Bannio, Streghe e Stregoni una serata dal fascino storico ed intrigante
Interessantissima serata si è tenuta ieri a Bannio dedicata ampiamente ad un argomento molto ossolano: Streghe e Stregoni, religiosità popolare in Val d’Ossola.
Presentata dal parroco, don Fabrizio Cammelli ha iniziato Fiorella Mattioli Carcano, studiosa del cristianesimo e del culto dei Santi, ha spinto gli interlocutori ad indagare le devozioni e quelle credenze in cui venivano invocati particolari grazie, attraverso la comprensione degli ex-voto, raffiguranti storie di vita e fatti accaduti, incidenti, pericoli, malattie, rappresentati in quasi 400 esemplari che si trovano nelle parrocchie di Bannio, Anzino, Calasca e Vanzone con San Carlo.
Nella seconda parte Gian Battista Beccaria, studioso di storia del cristianesimo ed esperto del mondo della stregoneria nell’area novarese, ha cercato di approfondire il mondo delle Streghe fra le montagne, quel fenomeno di fine medioevo sorto come rimanenza di culti pre-cristiani e pagani, che hanno convissuto e si sono scontrati con il cristianesimo. Restano da illustrare maggiormente episodi legati alle streghe di Castiglione e ai Sabba del Monte Rosa, ma di questo se ne parlerà in una prossima volta.
Prossimo incontro: venerdì 24 giugno, ore 20.45, sala G. Mussa Palestra comunale di Bannio.

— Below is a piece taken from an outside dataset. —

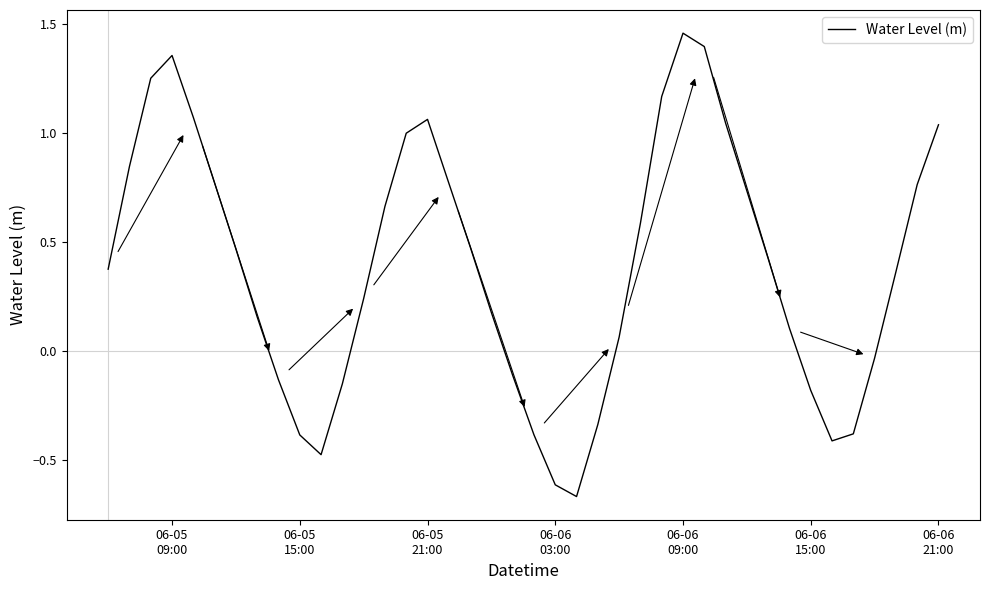

What is the difference between the maximum and minimum values?

2.1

Roberto Livraghi analizzerà lo stretto legame fra Bannio e Alessandria, meta di grandi emigrazioni di molti banniesi a partire dal ‘500; un rapporto importante che è vivo ancora oggi, che ha unito fortemente queste due comunità. Una relazione ben visibile e presente anche nella Milizia, che è stata sempre destinataria di molte donazioni e sostegni da parte degli alessandrini che, ancora oggi giungono a Bannio per celebrare i giorni della Festa ad agosto.